- Education: Stanford University
- Occupation: Entrepreneur

= Jeff Giesea =

American venture capitalist

Jeff Giesea is an American entrepreneur, communications specialist, and writer who was a business affiliate of several of Peter Thiel's companies and venture capital groups. He was widely known for coining the term "memetic warfare".

== Education and businesses==
Giesea attended Stanford University, where he edited Thiel's libertarian student paper The Stanford Review. Giesea worked for Thiel's first hedge fund, Thiel Capital Management, and Thiel later provided the seed money for one of Giesea's companies. Between Thiel Capital management and his startup, Giesea worked for Koch Industries' public affairs office.

Giesea founded FierceMarkets, an online B2B media company. He sold the company to Questex Media in 2008 and left the company in 2009. AdAge named him a top innovator the small business category for its 2008 Top Innovators list.

He co-founded BestVendor, a free recommendation site for business apps, in January 2011. It entered open beta in November 2011 and by December had over 4800 users. The business received $600,000 in seed money from Peter Thiel, SV Angel, Lerer Ventures, and Softbank Capital. By December 2011, it had received $3.6 million from seed rounds and Series A funding. In 2013, BestVendor was acquired by Docstoc.

Following the sale of BestVendor, Giesea did a combination of angel investing and executive coaching. He wrote several articles for Harvard Business Review, including a well-known piece among post-exit entrepreneurs, “Dealing with the Emotional Fall-Out of Selling Your Business.”

== NATO and national security writings ==
Giesea has written several papers for NATO, mostly on the topic of information warfare. In early 2015, he published “It’s Time to Embrace Memetic Warfare” in NATO's peer-reviewed Strategic Communications Journal. In 2017 he published “Hacking Hearts and Minds,” about the need to allocate more resources to countering foreign information warfare. He spoke at NATO's Stratcom event in Riga that year as well. In 2019 he wrote “Alliance Cohesion in the Age of Populism,” which aimed at helping NATO adapt to the rise of populism while strengthening its original mission. In 2021, he published an article in American Affairs on "The Terrain of Discourse."

==Trump affiliations==
Giesea supported Trump in 2016 and was an organizer in the early Trump movement. BuzzFeed credited him with being one of the minds behind the Trump meme army. Additionally, he helped organize a "Gays for Trump" party at the 2016 RNC following the Pulse nightclub shooting and was alleged to have been involved with the October 2016 pro-Trump art show where Milo Yiannopoulos bathed himself in pig's blood as a performance art piece commemorating victims of undocumented immigrants and Islamic terrorism.

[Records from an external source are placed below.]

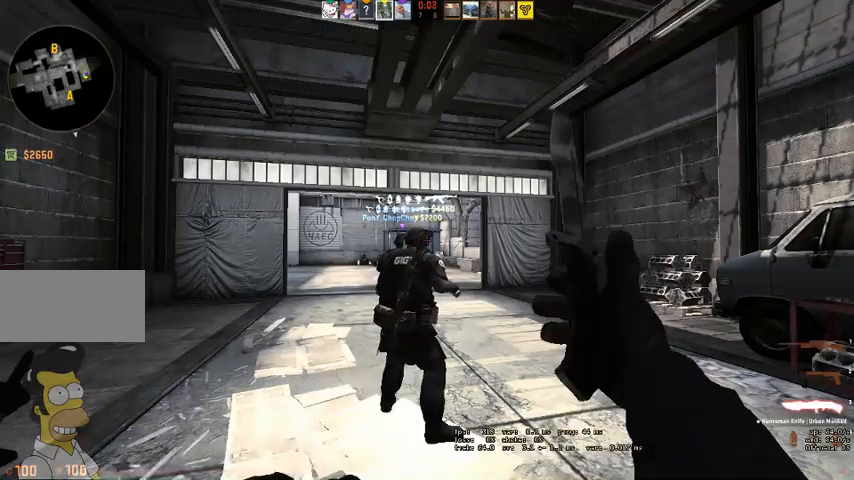
{"keys": ["w"], "mouse": [], "events": [[67, "q", "down"], [100, "q", "up"], [300, "q", "down"], [367, "q", "up"]]}
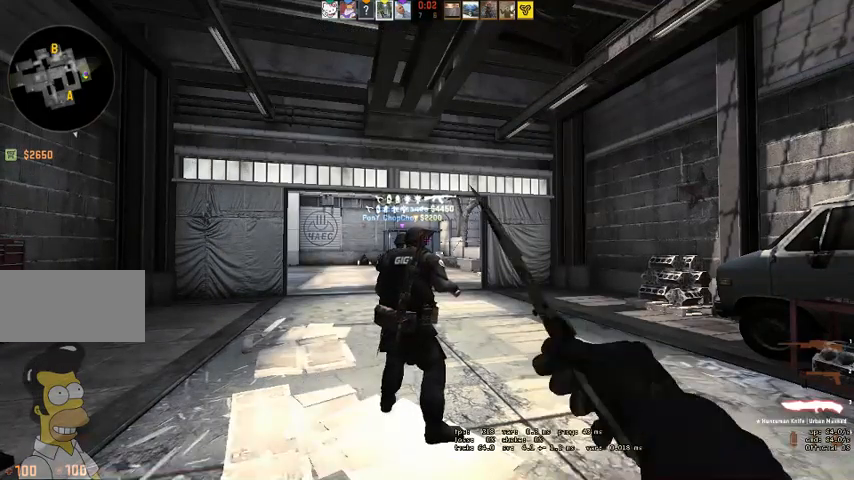
{"keys": ["w"], "mouse": [], "events": []}
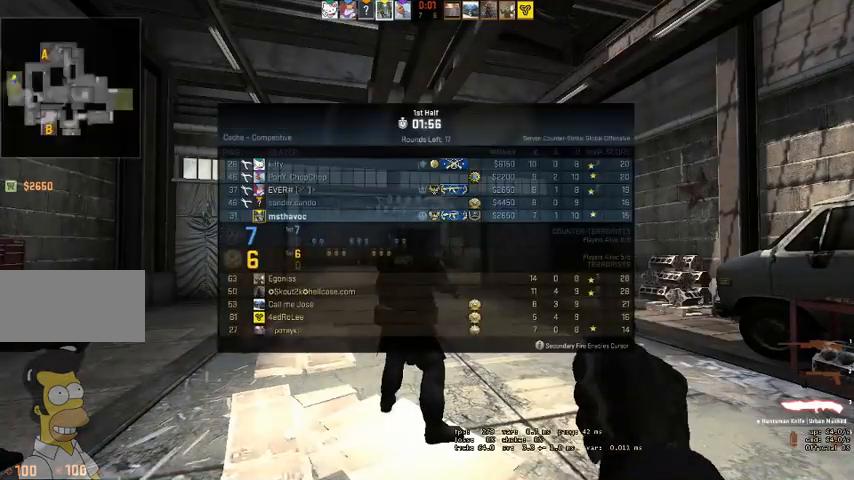
{"keys": ["w"], "mouse": [], "events": []}
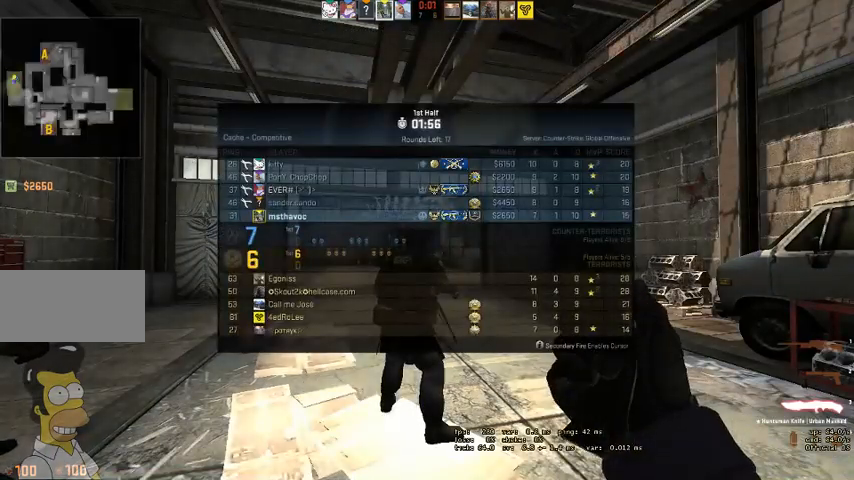
{"keys": ["w"], "mouse": [], "events": []}
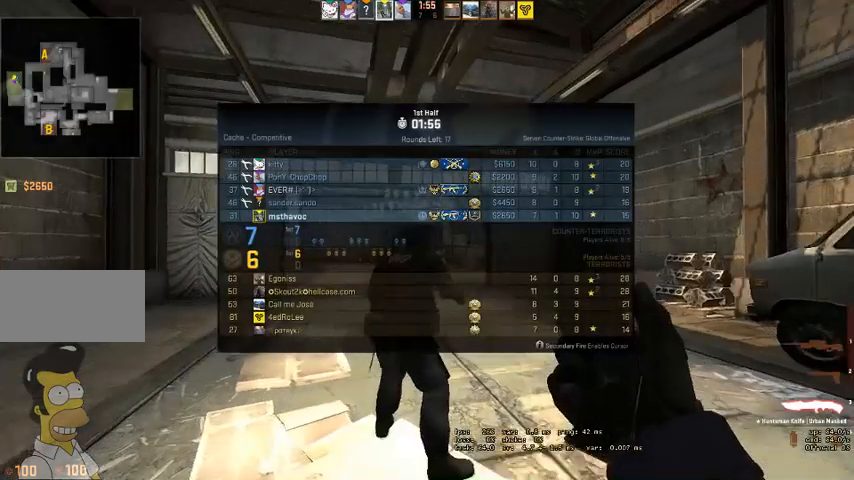
{"keys": ["d", "w"], "mouse": [], "events": [[367, "d", "down"]]}
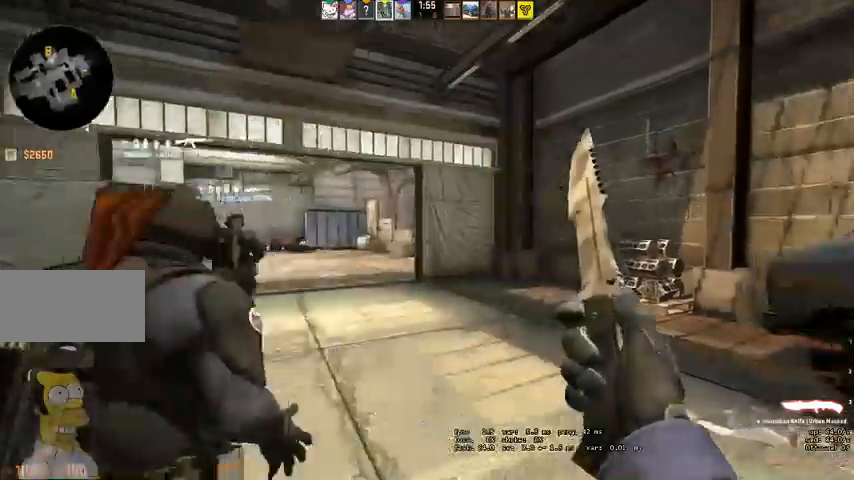
{"keys": ["w"], "mouse": [], "events": [[233, "d", "up"]]}
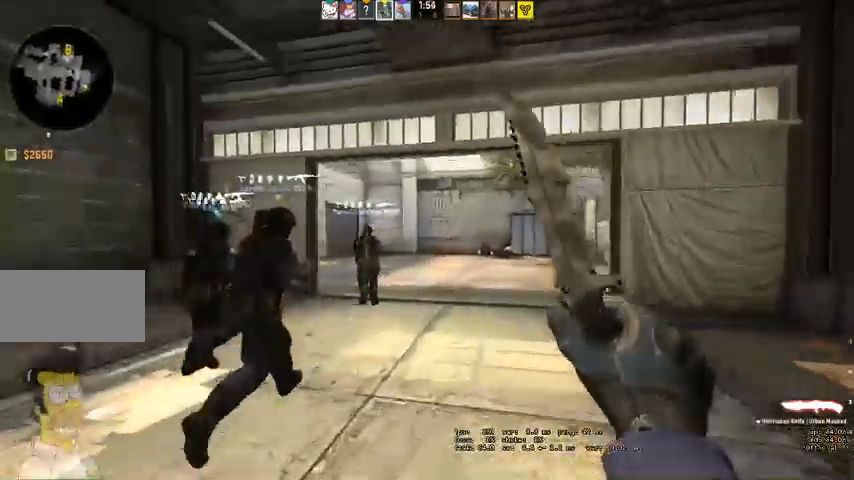
{"keys": ["w"], "mouse": [], "events": []}
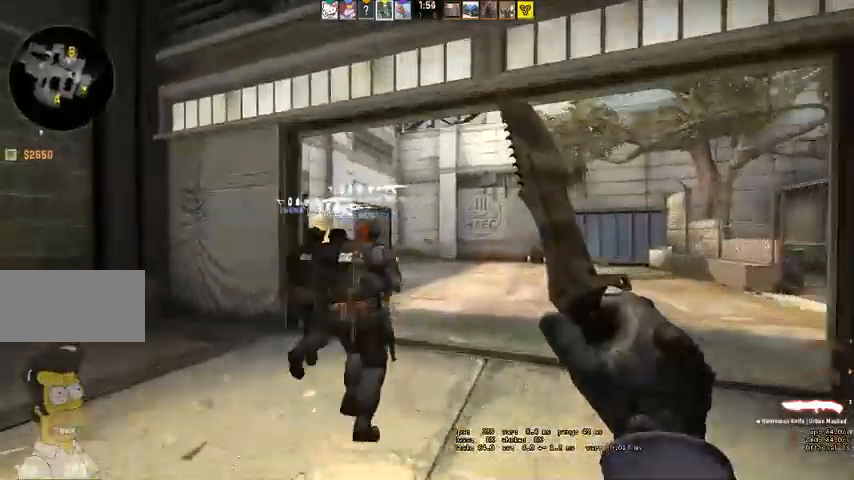
{"keys": ["w"], "mouse": [], "events": [[67, "d", "down"], [167, "d", "up"]]}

Giesea was one of the organizers of the Deploraball, an Inauguration party celebrating the election of Trump in January 2017. He gave a speech there entitled, "A New Type of Republican," explaining that Trumpism was based on three principles: sovereignty, economic nationalism ("in particular a focus on making life better for the middle and working Americans, not just the top one percent") and putting America first.

In October 2017, Giesea formed a Super PAC called #Rev18 alongside Mike Cernovich and Jack Posobiec. Giesea described the PAC's goal as to promote anti-establishment candidates "who support American sovereignty and prosperity and who put the American citizen first". They closed #Rev18 the following month, explaining that they did not have enough time to devote to it. The Atlantic noted that this Super PAC was among the first examples of Trump supporters—a mostly online, Trump-centric group—venturing into electoral politics outside of support for Trump himself.

== Post-2020 political involvement ==
Giesea was not publicly involved in the 2020 election and has since denounced Trump. Reflecting on his past support for Trump, Giesea wrote in a 2022 blog post that, "By the 2020 election, I had lost passion for Trump and didn’t participate" while advocating that the American Right break from Trump. In another post, he described January 6 as a "coordinated attempt to interfere in the electoral process" and described how this realization impacted him personally. In June 2023, he endorsed Biden in an article titled, "The Trumpist Case for Biden." He wrote that "President Biden is more authentically pro-America than any of the leading Republican candidates including Trump or DeSantis." In August 2024, he endorsed Kamala Harris for President, writing that "Trump is fundamentally unfit."